While Starbucks is the largest store to embrace intermodal transport as a temporary retail space, it surely isn’t the first.
Architect Adam Kalkin has also made a name for himself using shipping containers as the main building material of his architecture. Kalkin’s containers, however, are also mechanized. With the push of a button, his aptly-named Push Button House blossoms from a standard shipping container to a four-room living arrangement. The design was retrofitted by Italian coffeemaker Illy to serve as a portable push-button cafe during the 2007 Venice Biennale.
Lesser known cargo cafes include Cafe Froebe in Linz, Austria, la boîte cafe in Austin, Texas, and Ritual Roasters in San Francisco, who created their temporary boxcar location as part of an event last year, Proxy, that celebrates modular cafe culture by seeking “to mobilize a flexible environment of food, art, culture, and retail within renovated shipping containers.”
Shipping container architecture is not new. While on some level, it’s probably been around as long as the shipping container, their use by architects as building-sized, habitable bricks first entered the design zeitgeist around 10 years ago. Containers have since been used as everything from pop-up boutiques to nomadic museums. While it may present a new set of opportunities and challenges, as a piece of architecture, it’s frankly not that interesting.
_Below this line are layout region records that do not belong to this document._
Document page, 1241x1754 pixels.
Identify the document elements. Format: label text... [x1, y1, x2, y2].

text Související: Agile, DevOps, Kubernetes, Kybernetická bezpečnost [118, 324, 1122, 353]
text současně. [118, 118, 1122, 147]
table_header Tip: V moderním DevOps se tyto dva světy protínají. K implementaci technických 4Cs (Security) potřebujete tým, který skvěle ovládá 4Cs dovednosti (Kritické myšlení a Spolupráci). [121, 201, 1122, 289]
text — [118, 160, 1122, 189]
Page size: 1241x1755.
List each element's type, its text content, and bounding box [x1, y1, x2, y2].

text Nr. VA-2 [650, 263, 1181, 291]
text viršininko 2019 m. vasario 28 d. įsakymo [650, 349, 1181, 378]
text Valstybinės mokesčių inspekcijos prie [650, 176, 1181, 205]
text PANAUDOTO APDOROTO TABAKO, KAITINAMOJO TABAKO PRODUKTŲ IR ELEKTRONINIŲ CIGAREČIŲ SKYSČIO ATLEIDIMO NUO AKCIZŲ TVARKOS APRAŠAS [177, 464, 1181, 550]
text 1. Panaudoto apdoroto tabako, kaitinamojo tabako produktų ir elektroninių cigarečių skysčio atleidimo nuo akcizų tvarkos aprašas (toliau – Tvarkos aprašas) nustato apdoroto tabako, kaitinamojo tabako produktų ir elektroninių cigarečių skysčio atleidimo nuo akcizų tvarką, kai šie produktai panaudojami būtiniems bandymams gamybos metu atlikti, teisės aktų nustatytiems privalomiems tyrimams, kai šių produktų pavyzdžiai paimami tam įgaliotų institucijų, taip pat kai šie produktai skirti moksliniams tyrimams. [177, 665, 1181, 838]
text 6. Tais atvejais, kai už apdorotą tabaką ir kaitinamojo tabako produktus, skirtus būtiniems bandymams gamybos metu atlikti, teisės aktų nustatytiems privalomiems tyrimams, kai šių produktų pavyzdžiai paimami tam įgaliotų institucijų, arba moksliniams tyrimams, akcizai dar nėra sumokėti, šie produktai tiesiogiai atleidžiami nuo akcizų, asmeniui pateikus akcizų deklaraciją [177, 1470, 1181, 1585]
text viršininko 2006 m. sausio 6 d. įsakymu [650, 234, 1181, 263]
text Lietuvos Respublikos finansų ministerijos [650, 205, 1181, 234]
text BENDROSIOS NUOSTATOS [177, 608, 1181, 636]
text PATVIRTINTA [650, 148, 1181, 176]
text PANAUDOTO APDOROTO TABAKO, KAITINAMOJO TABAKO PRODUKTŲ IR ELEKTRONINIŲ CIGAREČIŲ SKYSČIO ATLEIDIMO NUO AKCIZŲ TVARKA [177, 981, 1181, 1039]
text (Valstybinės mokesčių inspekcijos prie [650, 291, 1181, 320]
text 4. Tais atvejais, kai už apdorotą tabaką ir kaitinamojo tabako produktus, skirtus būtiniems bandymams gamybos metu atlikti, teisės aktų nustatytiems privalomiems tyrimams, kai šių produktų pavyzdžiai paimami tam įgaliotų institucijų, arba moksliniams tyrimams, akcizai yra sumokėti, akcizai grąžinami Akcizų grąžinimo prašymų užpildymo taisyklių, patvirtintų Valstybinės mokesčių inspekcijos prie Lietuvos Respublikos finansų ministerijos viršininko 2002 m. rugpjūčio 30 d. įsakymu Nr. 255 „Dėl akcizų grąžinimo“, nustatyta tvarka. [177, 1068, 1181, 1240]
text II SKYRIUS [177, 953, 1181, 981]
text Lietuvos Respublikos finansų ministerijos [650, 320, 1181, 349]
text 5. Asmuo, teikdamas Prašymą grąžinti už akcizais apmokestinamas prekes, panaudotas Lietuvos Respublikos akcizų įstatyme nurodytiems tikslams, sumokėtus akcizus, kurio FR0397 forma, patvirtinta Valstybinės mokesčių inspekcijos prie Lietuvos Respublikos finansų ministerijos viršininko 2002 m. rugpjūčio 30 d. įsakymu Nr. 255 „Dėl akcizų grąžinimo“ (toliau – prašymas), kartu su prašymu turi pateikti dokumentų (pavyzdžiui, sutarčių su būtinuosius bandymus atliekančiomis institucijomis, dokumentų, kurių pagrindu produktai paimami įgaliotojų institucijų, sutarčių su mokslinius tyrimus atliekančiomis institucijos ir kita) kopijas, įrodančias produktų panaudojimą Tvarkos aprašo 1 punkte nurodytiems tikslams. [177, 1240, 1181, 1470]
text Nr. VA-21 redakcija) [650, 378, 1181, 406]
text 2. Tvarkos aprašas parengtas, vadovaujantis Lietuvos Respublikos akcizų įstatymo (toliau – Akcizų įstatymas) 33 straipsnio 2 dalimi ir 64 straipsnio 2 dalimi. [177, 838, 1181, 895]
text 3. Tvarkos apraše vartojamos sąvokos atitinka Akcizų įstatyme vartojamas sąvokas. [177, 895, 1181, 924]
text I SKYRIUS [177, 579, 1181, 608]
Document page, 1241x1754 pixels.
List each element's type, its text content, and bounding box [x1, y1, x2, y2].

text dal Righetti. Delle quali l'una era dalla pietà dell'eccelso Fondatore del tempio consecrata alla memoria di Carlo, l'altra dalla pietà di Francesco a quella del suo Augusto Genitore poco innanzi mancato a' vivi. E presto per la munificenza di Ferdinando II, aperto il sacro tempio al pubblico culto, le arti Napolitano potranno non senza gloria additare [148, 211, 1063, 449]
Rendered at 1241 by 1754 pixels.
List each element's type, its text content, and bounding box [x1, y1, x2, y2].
There’s only so much you can do with a modular box. But it’s not about design, not really. As a building material, the shipping container is a means to an end, a way of exploring new ideas and to begin to think differently about space and consumption. That’s why we’re seeing so much of it lately. As people –and businesses– have become more interested in sustainability, the idea of an relatively cheap “green” building has become more appealing. Perhaps to a lesser extent, their use in cafe design can also be attributed to the recent popularity of “pop up” stores and gourmet food trucks. No where is it better used though, than the coffee shop. Less than a building but more than a food truck, the shipping container cafe brings the humble coffee bean full circle, from a farm in The Bean Belt to a four dollar in Tukwilla, Washington.